In the story, the narrator, Josephine pays prison visits to her mother who has been wrongly accused of witchcraft (in an absurd manner that recalls the darkest hours of the Puritans). It's revealed that three generations of Josephine's family were forever altered by the 1937 date of the story's title. In that fateful year, Dominican dictator Rafael Trujillo commits an atrocity that rises to the level of genocide when he orders soldiers to massacre a minimum of nine thousand Haitian migrant workers by chopping up their corpses and throwing them in the river separating the two countries. Although Josephine's grandmother dies that evening in the horrifically violent purge, Josephine's mother (pregnant with Josephine) dives below the surface and heroically swims to the Haitian shore, rising dramatically like a phoenix to save two lives.

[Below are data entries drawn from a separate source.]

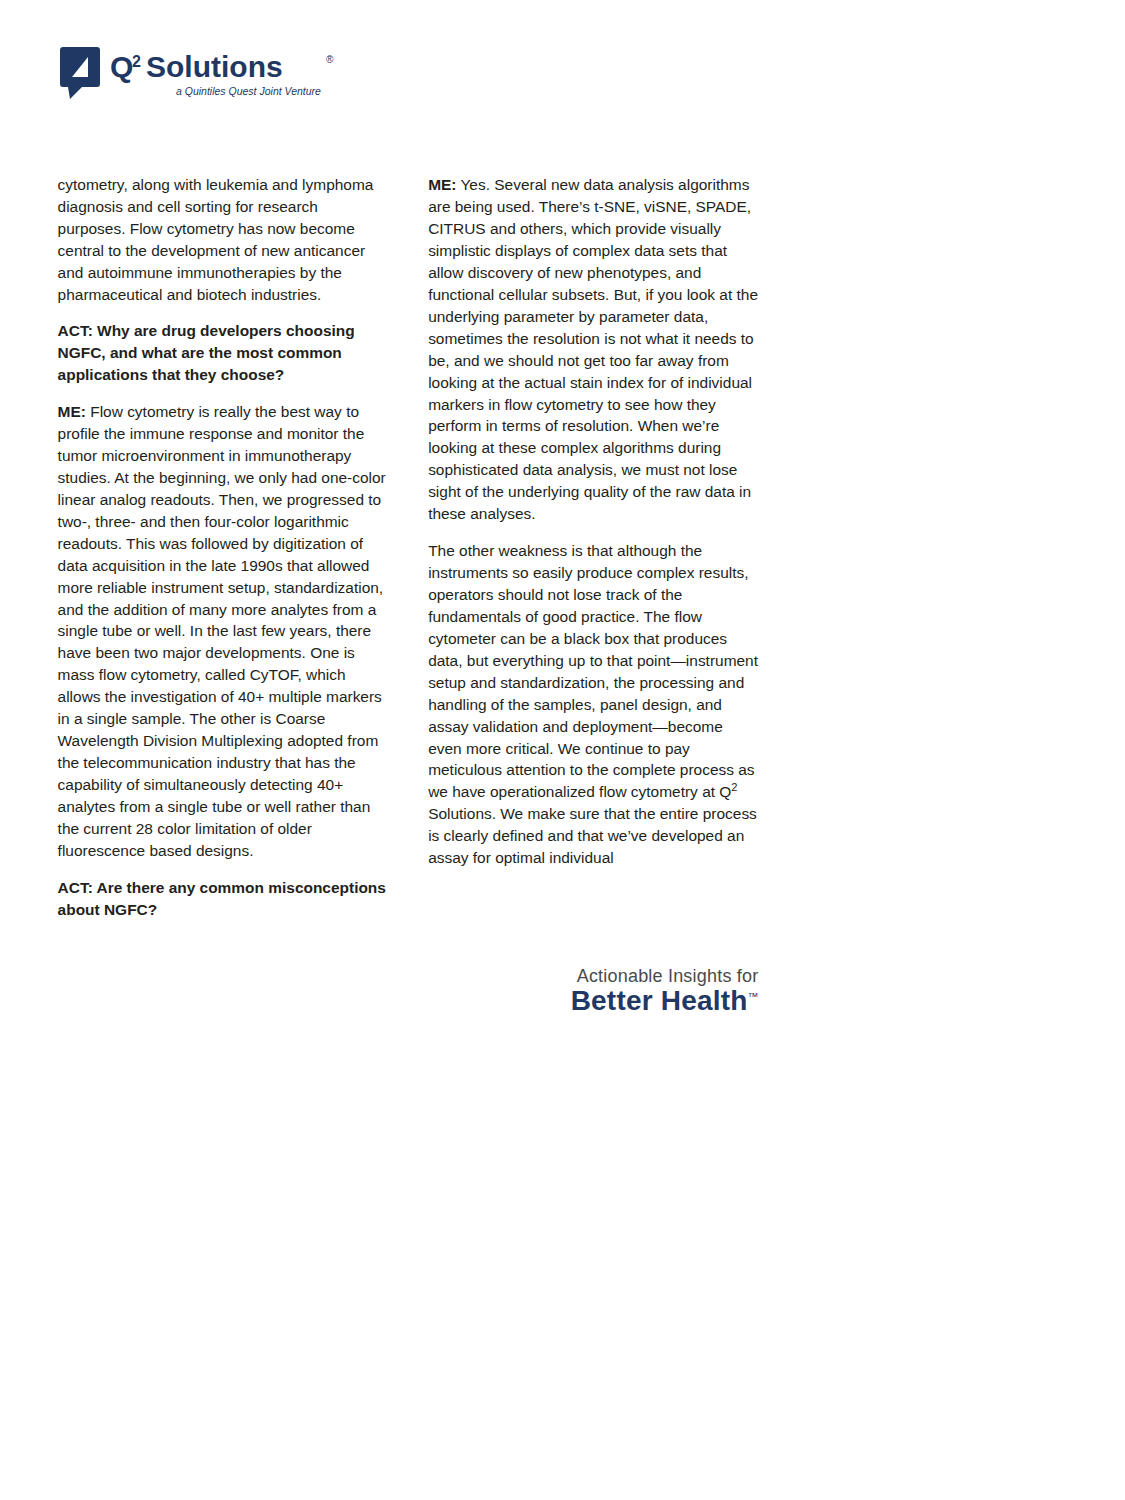Q 2 Solutions ® a Quintiles Quest Joint Venture
cytometry, along with leukemia and lymphoma diagnosis and cell sorting for research purposes. Flow cytometry has now become central to the development of new anticancer and autoimmune immunotherapies by the pharmaceutical and biotech industries.
ACT: Why are drug developers choosing NGFC, and what are the most common applications that they choose?
ME: Flow cytometry is really the best way to profile the immune response and monitor the tumor microenvironment in immunotherapy studies. At the beginning, we only had one-color linear analog readouts. Then, we progressed to two-, three- and then four-color logarithmic readouts. This was followed by digitization of data acquisition in the late 1990s that allowed more reliable instrument setup, standardization, and the addition of many more analytes from a single tube or well. In the last few years, there have been two major developments. One is mass flow cytometry, called CyTOF, which allows the investigation of 40+ multiple markers in a single sample. The other is Coarse Wavelength Division Multiplexing adopted from the telecommunication industry that has the capability of simultaneously detecting 40+ analytes from a single tube or well rather than the current 28 color limitation of older fluorescence based designs.
ACT: Are there any common misconceptions about NGFC?
ME: Yes. Several new data analysis algorithms are being used. There’s t-SNE, viSNE, SPADE, CITRUS and others, which provide visually simplistic displays of complex data sets that allow discovery of new phenotypes, and functional cellular subsets. But, if you look at the underlying parameter by parameter data, sometimes the resolution is not what it needs to be, and we should not get too far away from looking at the actual stain index for of individual markers in flow cytometry to see how they perform in terms of resolution. When we’re looking at these complex algorithms during sophisticated data analysis, we must not lose sight of the underlying quality of the raw data in these analyses.
The other weakness is that although the instruments so easily produce complex results, operators should not lose track of the fundamentals of good practice. The flow cytometer can be a black box that produces data, but everything up to that point—instrument setup and standardization, the processing and handling of the samples, panel design, and assay validation and deployment—become even more critical. We continue to pay meticulous attention to the complete process as we have operationalized flow cytometry at Q2 Solutions. We make sure that the entire process is clearly defined and that we’ve developed an assay for optimal individual
Actionable Insights for
Better Health™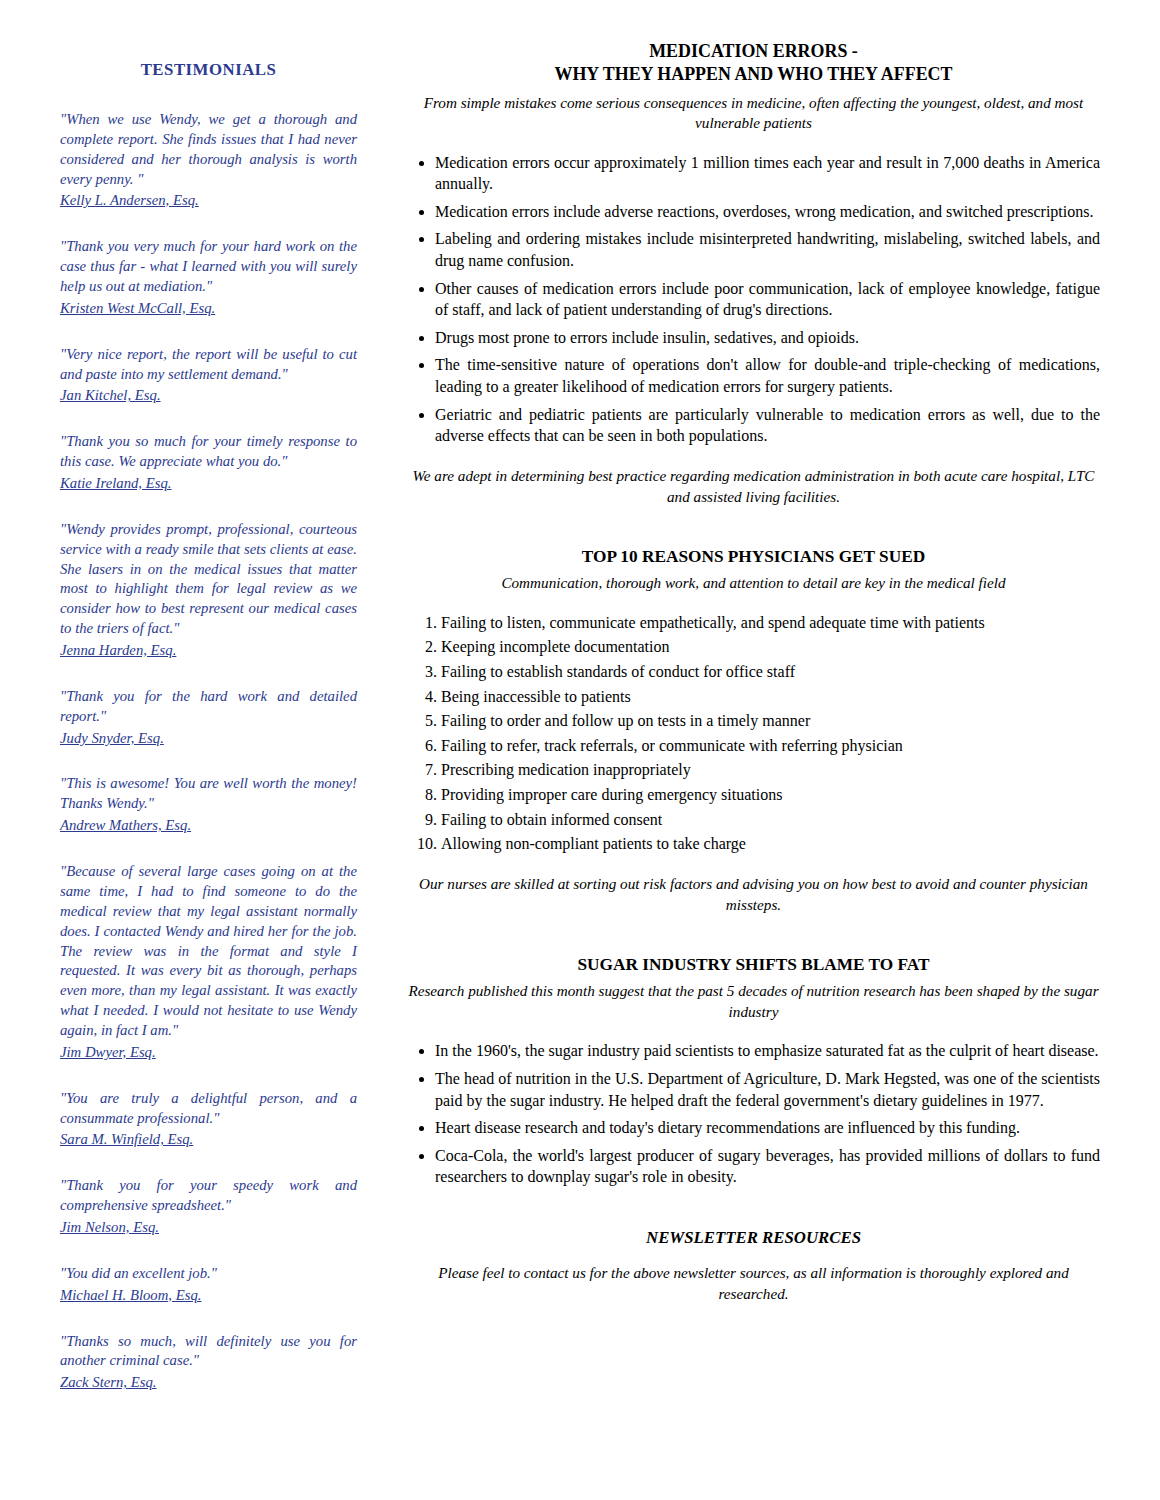TESTIMONIALS
"When we use Wendy, we get a thorough and complete report. She finds issues that I had never considered and her thorough analysis is worth every penny. " Kelly L. Andersen, Esq.
"Thank you very much for your hard work on the case thus far - what I learned with you will surely help us out at mediation." Kristen West McCall, Esq.
"Very nice report, the report will be useful to cut and paste into my settlement demand." Jan Kitchel, Esq.
"Thank you so much for your timely response to this case. We appreciate what you do." Katie Ireland, Esq.
"Wendy provides prompt, professional, courteous service with a ready smile that sets clients at ease. She lasers in on the medical issues that matter most to highlight them for legal review as we consider how to best represent our medical cases to the triers of fact." Jenna Harden, Esq.
"Thank you for the hard work and detailed report." Judy Snyder, Esq.
"This is awesome! You are well worth the money! Thanks Wendy." Andrew Mathers, Esq.
"Because of several large cases going on at the same time, I had to find someone to do the medical review that my legal assistant normally does. I contacted Wendy and hired her for the job. The review was in the format and style I requested. It was every bit as thorough, perhaps even more, than my legal assistant. It was exactly what I needed. I would not hesitate to use Wendy again, in fact I am." Jim Dwyer, Esq.
"You are truly a delightful person, and a consummate professional." Sara M. Winfield, Esq.
"Thank you for your speedy work and comprehensive spreadsheet." Jim Nelson, Esq.
"You did an excellent job." Michael H. Bloom, Esq.
"Thanks so much, will definitely use you for another criminal case." Zack Stern, Esq.
MEDICATION ERRORS -
WHY THEY HAPPEN AND WHO THEY AFFECT
From simple mistakes come serious consequences in medicine, often affecting the youngest, oldest, and most vulnerable patients
Medication errors occur approximately 1 million times each year and result in 7,000 deaths in America annually.
Medication errors include adverse reactions, overdoses, wrong medication, and switched prescriptions.
Labeling and ordering mistakes include misinterpreted handwriting, mislabeling, switched labels, and drug name confusion.
Other causes of medication errors include poor communication, lack of employee knowledge, fatigue of staff, and lack of patient understanding of drug's directions.
Drugs most prone to errors include insulin, sedatives, and opioids.
The time-sensitive nature of operations don't allow for double-and triple-checking of medications, leading to a greater likelihood of medication errors for surgery patients.
Geriatric and pediatric patients are particularly vulnerable to medication errors as well, due to the adverse effects that can be seen in both populations.
We are adept in determining best practice regarding medication administration in both acute care hospital, LTC and assisted living facilities.
TOP 10 REASONS PHYSICIANS GET SUED
Communication, thorough work, and attention to detail are key in the medical field
Failing to listen, communicate empathetically, and spend adequate time with patients
Keeping incomplete documentation
Failing to establish standards of conduct for office staff
Being inaccessible to patients
Failing to order and follow up on tests in a timely manner
Failing to refer, track referrals, or communicate with referring physician
Prescribing medication inappropriately
Providing improper care during emergency situations
Failing to obtain informed consent
Allowing non-compliant patients to take charge
Our nurses are skilled at sorting out risk factors and advising you on how best to avoid and counter physician missteps.
SUGAR INDUSTRY SHIFTS BLAME TO FAT
Research published this month suggest that the past 5 decades of nutrition research has been shaped by the sugar industry
In the 1960's, the sugar industry paid scientists to emphasize saturated fat as the culprit of heart disease.
The head of nutrition in the U.S. Department of Agriculture, D. Mark Hegsted, was one of the scientists paid by the sugar industry. He helped draft the federal government's dietary guidelines in 1977.
Heart disease research and today's dietary recommendations are influenced by this funding.
Coca-Cola, the world's largest producer of sugary beverages, has provided millions of dollars to fund researchers to downplay sugar's role in obesity.
NEWSLETTER RESOURCES
Please feel to contact us for the above newsletter sources, as all information is thoroughly explored and researched.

This is just one example and one facet of the history that our senior class learned in the course of reading Danticat's collection. If you are as unfamiliar with the history of Haiti as I was, you owe yourself an astonishing tour of its places, times, and rulers that figure in the lives of everyday people (most especially, women). --fg
*Why is this event called the Parsley Massacre? Because Haitian people are linguistically aligned with their French colonizers, they are not raised speaking Spanish. Reportedly, Trujillo's hooligans asked suspected Haitians on the Dominican side to say the Spanish word for parsley (perejil). Betrayed by their identifying French accents, the Haitians who responded were murdered.